Wolverhampton’s Actress—Darren Cunningham on paperwork—has made plenty of conceptual electronic albums before, but his most captivating project yet isn’t one. You’d think albums—most full albums, anyway—Actress releases would be adorned with concepts, both big and small as he has made albums inspired by death and his belief in God (R.I.P.), by chrome (AZD), and by the game of Chess (LXXXVIII). However, since moving to his new record label home, Smalltown Supersound, Statik was revealed as an album made with pure unbridled creativity in the brain. Though, the deeper and more often you listen to Statik, the more a concept shows out anyway.  Only this time, it isn’t as simple as picking the theme of chess, vocals, or mortality. This is baked within the experience of the album.

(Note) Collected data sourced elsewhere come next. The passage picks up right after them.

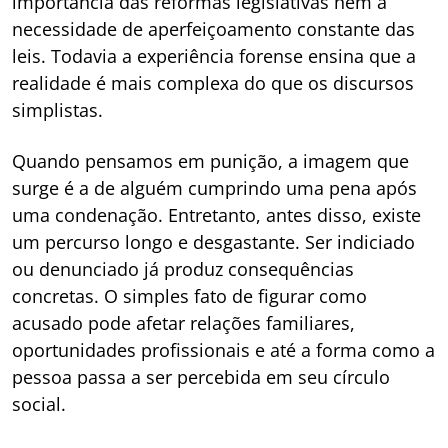
importância das reformas legislativas nem a
necessidade de aperfeiçoamento constante das
leis. Todavia a experiência forense ensina que a
realidade é mais complexa do que os discursos
simplistas.
Quando pensamos em punição, a imagem que
surge é a de alguém cumprindo uma pena após
uma condenação. Entretanto, antes disso, existe
um percurso longo e desgastante. Ser indiciado
ou denunciado já produz consequências
concretas. O simples fato de figurar como
acusado pode afetar relações familiares,
oportunidades profissionais e até a forma como a
pessoa passa a ser percebida em seu círculo
social.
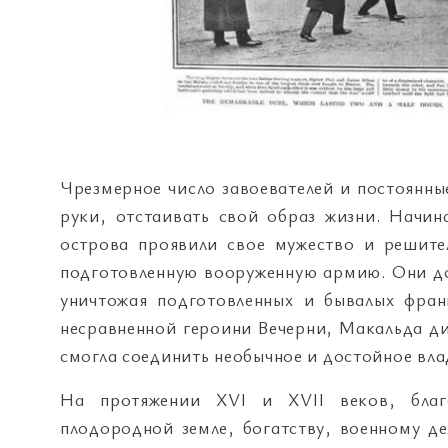
Чрезмерное число завоевателей и постоянны
руки, отстаивать свой образ жизни. Начин
острова проявили свое мужество и решите
подготовленную вооруженную армию. Они до
уничтожая подготовленных и бывалых фран
несравненной героини Вечерни, Макальда д
смогла соединить необычное и достойное вла
На протяжении XVI и XVII веков, благ
плодородной земле, богатству, военному д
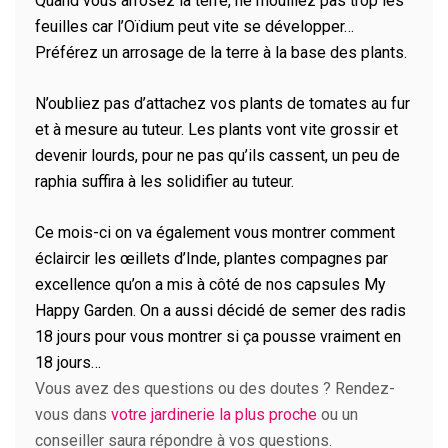
Quand vous arrosez la terre, ne mouillez pas trop les
feuilles car l’Oïdium peut vite se développer…
Préférez un arrosage de la terre à la base des plants.
N’oubliez pas d’attachez vos plants de tomates au fur
et à mesure au tuteur. Les plants vont vite grossir et
devenir lourds, pour ne pas qu’ils cassent, un peu de
raphia suffira à les solidifier au tuteur.
Ce mois-ci on va également vous montrer comment
éclaircir les œillets d’Inde, plantes compagnes par
excellence qu’on a mis à côté de nos capsules My
Happy Garden. On a aussi décidé de semer des radis
18 jours pour vous montrer si ça pousse vraiment en
18 jours…
Vous avez des questions ou des doutes ? Rendez-
vous dans
votre jardinerie la plus proche
ou un
conseiller saura répondre à vos questions.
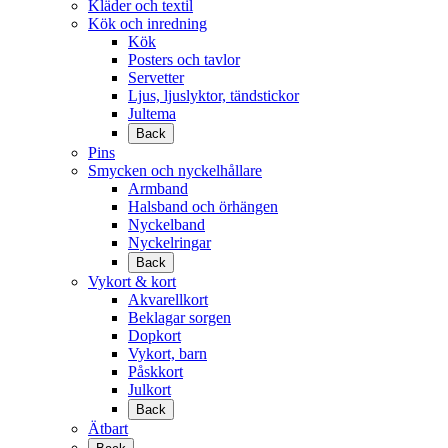
Kläder och textil
Kök och inredning
Kök
Posters och tavlor
Servetter
Ljus, ljuslyktor, tändstickor
Jultema
Back
Pins
Smycken och nyckelhållare
Armband
Halsband och örhängen
Nyckelband
Nyckelringar
Back
Vykort & kort
Akvarellkort
Beklagar sorgen
Dopkort
Vykort, barn
Påskkort
Julkort
Back
Ätbart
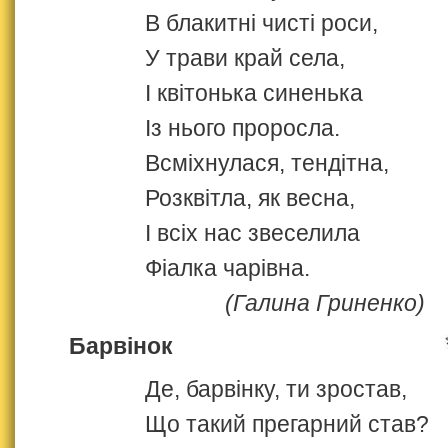
В блакитні чисті роси,
У трави край села,
І квітонька синенька
Із нього проросла.
Всміхнулася, тендітна,
Розквітла, як весна,
І всіх нас звеселила
Фіалка чарівна.
(Галина Гриненко)
Барвінок
Де, барвінку, ти зростав,
Що такий прегарний став?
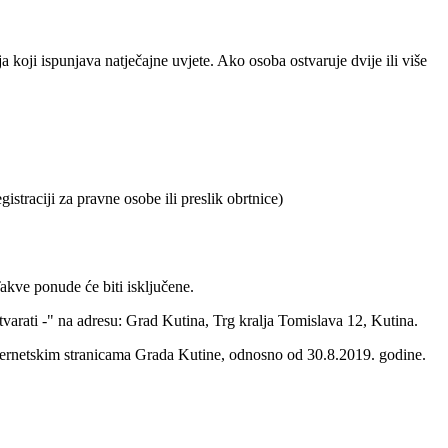
koji ispunjava natječajne uvjete. Ako osoba ostvaruje dvije ili više
istraciji za pravne osobe ili preslik obrtnice)
ve ponude će biti isključene.
 na adresu: Grad Kutina, Trg kralja Tomislava 12, Kutina.
internetskim stranicama Grada Kutine, odnosno od 30.8.2019. godine.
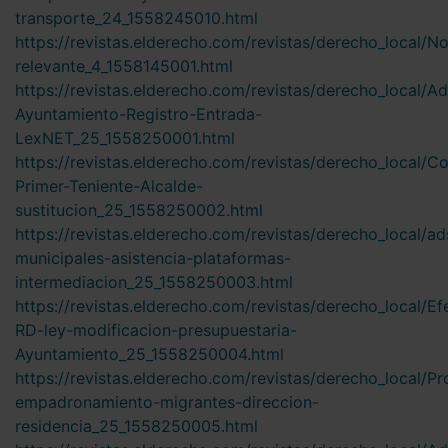
transporte_24_1558245010.html
https://revistas.elderecho.com/revistas/derecho_local/N
relevante_4_1558145001.html
https://revistas.elderecho.com/revistas/derecho_local/Ad
Ayuntamiento-Registro-Entrada-
LexNET_25_1558250001.html
https://revistas.elderecho.com/revistas/derecho_local/
Primer-Teniente-Alcalde-
sustitucion_25_1558250002.html
https://revistas.elderecho.com/revistas/derecho_local/ad
municipales-asistencia-plataformas-
intermediacion_25_1558250003.html
https://revistas.elderecho.com/revistas/derecho_local/Ef
RD-ley-modificacion-presupuestaria-
Ayuntamiento_25_1558250004.html
https://revistas.elderecho.com/revistas/derecho_local/P
empadronamiento-migrantes-direccion-
residencia_25_1558250005.html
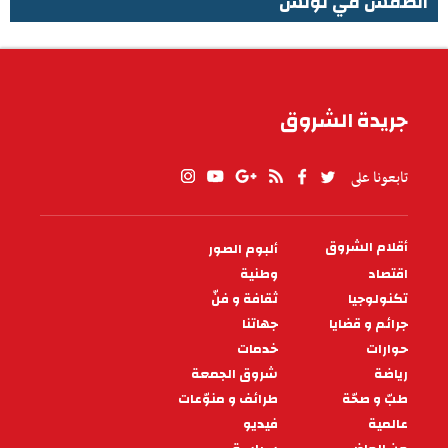
الطقس في تونس
الطقس في تونس
جريدة الشروق
تابعونا على
أقلام الشروق
ألبوم الصور
PIED
DE
اقتصاد
وطنية
PAGE
تكنولوجيا
ثقافة و فنّ
جرائم و قضايا
جهاتنا
حوارات
خدمات
رياضة
شروق الجمعة
طبّ و صحّة
طرائف و منوّعات
عالمية
فيديو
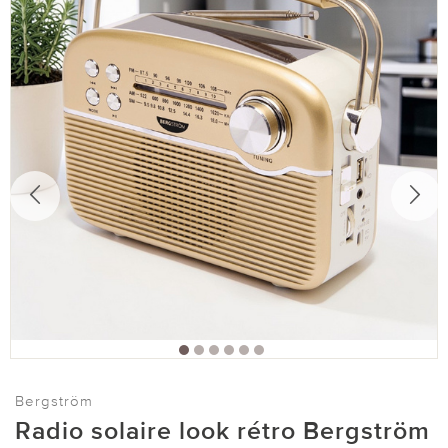
Bergström
Radio solaire look rétro Bergström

Statik sounds best listened to deep in the navy blue of midnight. That’s when the concept peaks out the loudest. Turn on “Hell,” let the music play, and allow the streetlit night you walk feel like its own place of desolation. It is an ambient soundtrack for a ghost town you may find spooky or serene in said emptiness. There’s distant hissing in the mix that sounds like the last train pulling in or the last bus looking to take somebody home with a looping of an ambient electric piano sample. The track also flips in vibe from a sparkling night over to a spooky one. Anonymous noises are chopped amongst lasers and a slow-motion rhythm sounds like a trap beat on hard drugs. Now, imagine what this would sound like emitting above the hiss of the nearly worn cassette tape in your Walkman.

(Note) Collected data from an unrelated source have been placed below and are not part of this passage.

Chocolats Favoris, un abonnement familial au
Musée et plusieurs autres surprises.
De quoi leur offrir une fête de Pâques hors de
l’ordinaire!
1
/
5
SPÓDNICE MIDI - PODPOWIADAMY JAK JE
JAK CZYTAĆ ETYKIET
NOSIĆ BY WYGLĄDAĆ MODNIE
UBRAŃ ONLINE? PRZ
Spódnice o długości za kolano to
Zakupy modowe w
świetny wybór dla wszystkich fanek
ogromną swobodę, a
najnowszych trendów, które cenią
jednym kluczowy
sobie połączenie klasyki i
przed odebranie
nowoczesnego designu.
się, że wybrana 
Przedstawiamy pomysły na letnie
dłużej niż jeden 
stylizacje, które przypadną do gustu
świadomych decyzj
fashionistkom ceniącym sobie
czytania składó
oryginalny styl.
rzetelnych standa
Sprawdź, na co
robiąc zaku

The first half of the album’s opener “Hell” plays around with that dry vibe for a while before exploding into something abstract and chaotic—an ambiance Actress isn’t a stranger to. The imagined lonely reality exists throughout the entire first half to the middle end of the album. Add to this the title track, and such lonely feelings turn into something loud. After all, “Statik” feels like what would happen if heavy bombs fell around you, but you remain too locked into a sense of peace to hear or feel the carnage around you. Tranquil synths buried underneath artfully sculpted hiss and heavy bass drops recreate the feeling of being in the middle of something apocalyptic. There isn’t one song on Statik that doesn’t feel like you could lose yourself amongst the sound wherever you hear it.

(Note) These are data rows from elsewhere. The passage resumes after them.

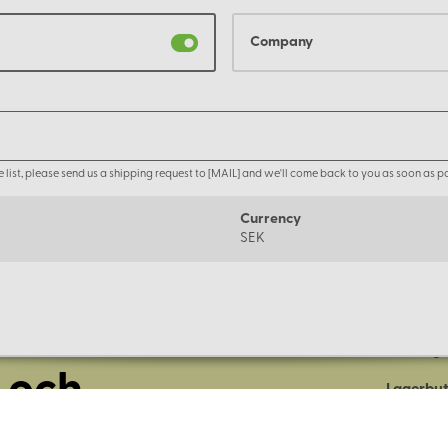
Company
the list, please send us a shipping request to [MAIL] and we'll come back to you as soon as po
Currency
SEK
Om oss
Företage
 och
Lagerbut
Presentk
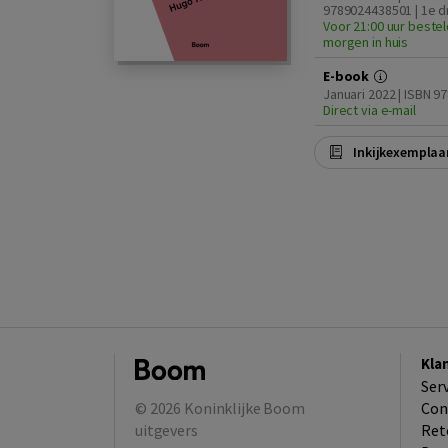
9789024438501 | 1e d
Voor 21:00 uur bestel
morgen in huis
E-book
Januari 2022 | ISBN 
Direct via e-mail
Inkijkexemplaa
Kla
Ser
© 2026
Koninklijke Boom
Con
uitgevers
Ret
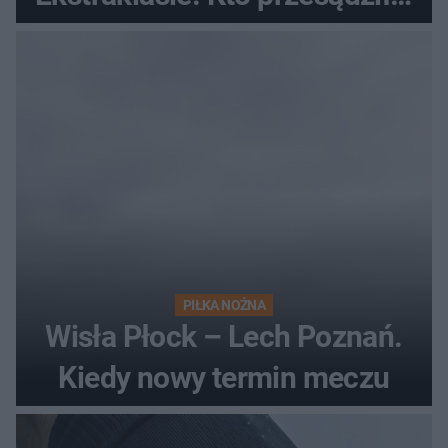
losach meczu?
PIŁKA NOŻNA
Wisła Płock – Lech Poznań.
Kiedy nowy termin meczu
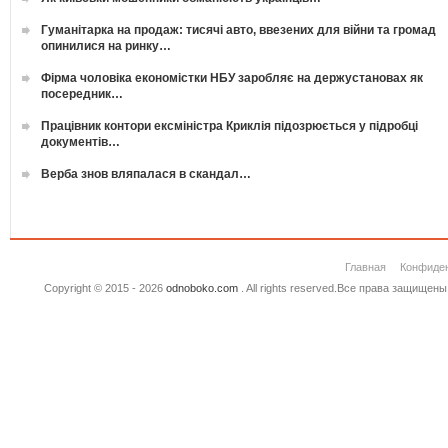
Гуманітарка на продаж: тисячі авто, ввезених для війни та громад
опинилися на ринку…
Фірма чоловіка економістки НБУ заробляє на держустановах як
посередник…
Працівник контори ексміністра Криклія підозрюється у підробці
документів…
Верба знов вляпалася в скандал…
Главная
Конфиде
Copyright © 2015 - 2026
odnoboko.com
. All rights reserved.Все права защище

The mood slightly lightens up with the devotional stomp of “Rainlines.” It stomps in time like a club song you heard last night that was lost to time, but the melody is made of how it feels to remember something faintly. Similarly, “My Ways” is a minute-and-a-half long track akin to a faint blur of a trap song with distant claps and chopped synth bells. Then “Ray” clicks like a family of crickets in the night as pads glide like a sky that hasn’t turned black enough, all sprinkled with popcorn new-age synths. The song slowly morphs into an icy four-on-the-floor shuffle. The tranquil feeling slowly turns spacious with the glassy synth pads of “Six.” These two songs are the sound of lifting yourself toward a vast, empty yet glowing sky. Following, the most expansive track “System Verse” blends orchestrated music with pulsating static rhythms, sounding like a continuous lift through the deep end of space.

From start to finish, Statik is composed almost like a real-time journey from a dark and heavy place to the stars, and such a journey offers brightness as an emotional payoff. As far as extracting the concept, will you meet these largely ambient songs in its own universe or will you use the music as a soundtrack to your moment in reality? Whatever the case, Statik keeps you occupied long after the static hiss fades away.